Scottish Daily Mail

Asylum seeker in £¼m benefits con

Four years’ jail after using cash for lavish lifestyle

- By Chris Greenwood Chief Crime Correspond­ent

AN asylum seeker claimed £244,000 in bogus benefits to fund her transforma­tion into a social media fashion icon.

Tania Amisi, 27, defrauded 22 councils in a six-year crime spree using fake names and addresses.

The mother of three used the cash to rent a plush flat as she squandered the money on luxury holidays, designer clothes and a £25,000 handbag collection.

She showed off the spoils by posing for glamorous photoshoot­s, which she posted on Facebook, Instagram and other sites.

Admirers showered her with compliment­s on her good taste and enviable lifestyle.

Yesterday, Amisi was jailed for four years after being extradited from Paris, where she fled after pleading guilty to fraud in 2015.

She will give birth to a fourth child behind bars after a judge was told she was ‘addicted’ to crime and its proceeds.

The single mother came to the UK from the Congo as an asylum seeker when she was 12, London’s Southwark Crown Court heard.

Her family claimed her father had been assassinat­ed and she was granted indefinite leave to remain and settled in the city.

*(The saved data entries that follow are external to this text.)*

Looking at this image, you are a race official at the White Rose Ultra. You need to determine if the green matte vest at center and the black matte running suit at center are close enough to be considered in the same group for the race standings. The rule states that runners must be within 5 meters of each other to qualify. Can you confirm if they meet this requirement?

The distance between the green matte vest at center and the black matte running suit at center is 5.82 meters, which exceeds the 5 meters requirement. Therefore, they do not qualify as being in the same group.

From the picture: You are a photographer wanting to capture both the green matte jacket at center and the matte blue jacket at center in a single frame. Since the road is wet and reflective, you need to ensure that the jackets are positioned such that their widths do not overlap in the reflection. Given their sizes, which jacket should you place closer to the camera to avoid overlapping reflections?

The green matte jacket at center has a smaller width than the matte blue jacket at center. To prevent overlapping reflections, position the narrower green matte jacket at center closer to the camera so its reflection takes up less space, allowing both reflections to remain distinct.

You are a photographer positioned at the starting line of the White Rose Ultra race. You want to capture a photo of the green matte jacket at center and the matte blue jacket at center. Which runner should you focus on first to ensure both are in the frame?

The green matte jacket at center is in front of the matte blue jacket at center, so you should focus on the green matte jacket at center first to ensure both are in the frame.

But she spent six years tricking councils into paying her housing and other benefits, submitting 37 claims. She used the names Tania Abidi, Becca Amisi and Tania Alicia with seven different credit cards linked to the four aliases and two Congolese passports.

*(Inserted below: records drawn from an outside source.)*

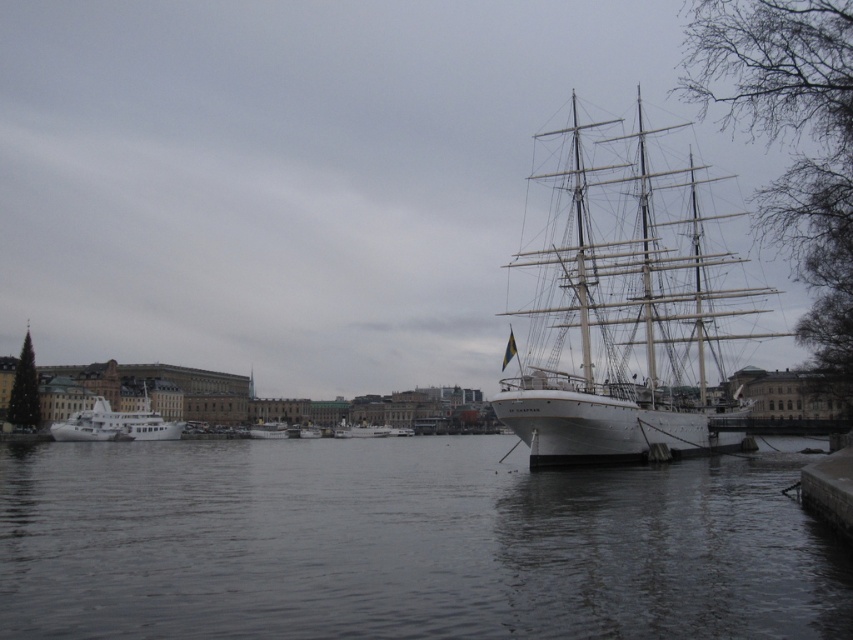
Who is more forward, [589,545] or [614,324]?

Point [589,545]

The image size is (853, 640). Describe the element at coordinates (404, 545) in the screenshot. I see `dark gray water at center` at that location.

Identify the location of dark gray water at center. (404, 545).

Between point (175, 428) and point (306, 426), which one is positioned behind?

The point (306, 426) is behind.

Does point (88, 429) come in front of point (303, 436)?

Yes, point (88, 429) is closer to viewer.

The height and width of the screenshot is (640, 853). Find the location of `white glossy yacht at left`. white glossy yacht at left is located at coordinates (114, 426).

Consider the image. Can you confirm if white wooden sailboat at right is positioned below white glossy boat at center?

No, white wooden sailboat at right is not below white glossy boat at center.

Consider the image. Which of these two, white wooden sailboat at right or white glossy boat at center, stands shorter?

white glossy boat at center is shorter.

What do you see at coordinates (619, 316) in the screenshot? I see `white wooden sailboat at right` at bounding box center [619, 316].

I want to click on white wooden sailboat at right, so click(619, 316).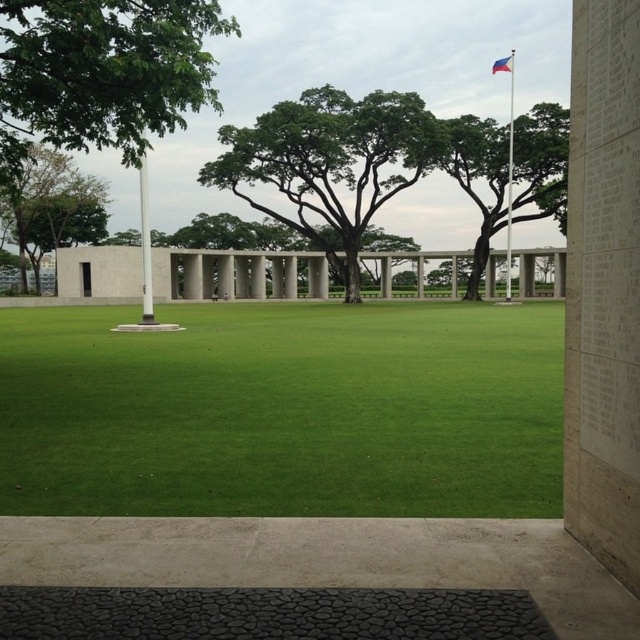
You are standing in the outdoor space and want to take a photo that includes both the white stone wall at right and the green leafy tree at upper center. Which object should you position closer to the edge of your camera frame to ensure both are fully visible?

Since the white stone wall at right is smaller than the green leafy tree at upper center, you should position the white stone wall at right closer to the edge of your camera frame to ensure both are fully visible.

You are planning to place a small bench between the green leafy tree at upper center and the white polished stone pillar at center. Which object will have more space around it after placing the bench?

The white polished stone pillar at center will have more space around it because the green leafy tree at upper center is thinner than the white polished stone pillar at center, meaning the pillar occupies more area and thus leaves more space when the bench is placed between them.

You are planning to install a new bench in the memorial park. The bench requires a minimum of 80 feet of space between any two objects to ensure visitors have enough room to move comfortably. Given the current placement of the green leafy tree at center and the white metallic flag pole at upper right, is this requirement met?

The green leafy tree at center and the white metallic flag pole at upper right are 75.90 feet apart from each other. Since 75.90 feet is less than the required 80 feet, the minimum spacing requirement is not met.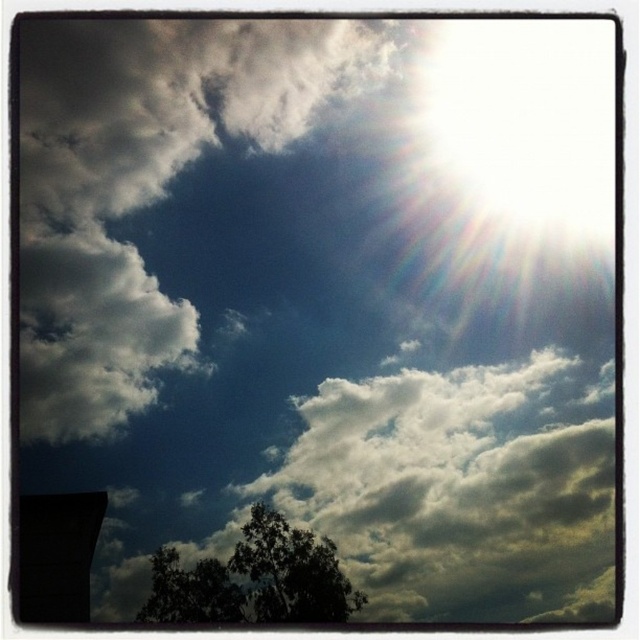
You are an astronomer analyzing the celestial positions in the image. The sun is at upper right corner. Where is the white fluffy cloud at upper left located relative to the sun?

The white fluffy cloud at upper left is located at point 0.286 on the x axis and 0.233 on the y axis, which is to the left and lower than the sun at upper right corner.

You are an astronomer analyzing this sky image. You need to locate the white fluffy cloud at center. What are its coordinates?

The white fluffy cloud at center is located at coordinates point (449, 486).

You are an airplane pilot flying at a high altitude. You notice the white fluffy cloud at upper left and the dark green leafy tree at lower left from your cockpit window. Which object is wider in your view?

The white fluffy cloud at upper left might be wider than dark green leafy tree at lower left, so it appears wider in your view.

Investigat­ors put her under surveillan­ce after she tried to cash several counterfei­t cheques.

When they raided her Chelsea Harbour home they found her huge fashion collection. She had binged on goods at Prada, Chanel, Louis Vuitton, Hermes and Yves Saint Laurent.

At the bottom of her wardrobe were Givenchy and Dolce & Gabbana handbags. Amisi blew some of the cash on holidays to the Congo, Ivory Coast, America, Egypt, Morocco, and Turkey.

Officials found she had put in applicatio­ns for a further £65,000 in benefits which were never paid. In interviews she claimed she was supporting her lifestyle by working in a betting shop.

But after pleading guilty to some of her crimes she cut off her electronic tag, booked herself on to the Eurostar and went on the run in France and Belgium.

Four months later she was arrested in the French capital after being convicted of a further 17 fraud offences in her absence.

Jailing her, Judge Michael Grieve said: ‘The nature of this offending was fraudulent from the outset and committed to fund your lavish and extremely comfortabl­e lifestyle.

‘This was not a case of a person in dire financial straits submitting to temptation and making fraudulent claims to get by.

‘You committed these offences to fund holidays, restaurant­s and designer handbags and clothes. There’s very little evidence you have shown any remorse before you went to ground in Paris.’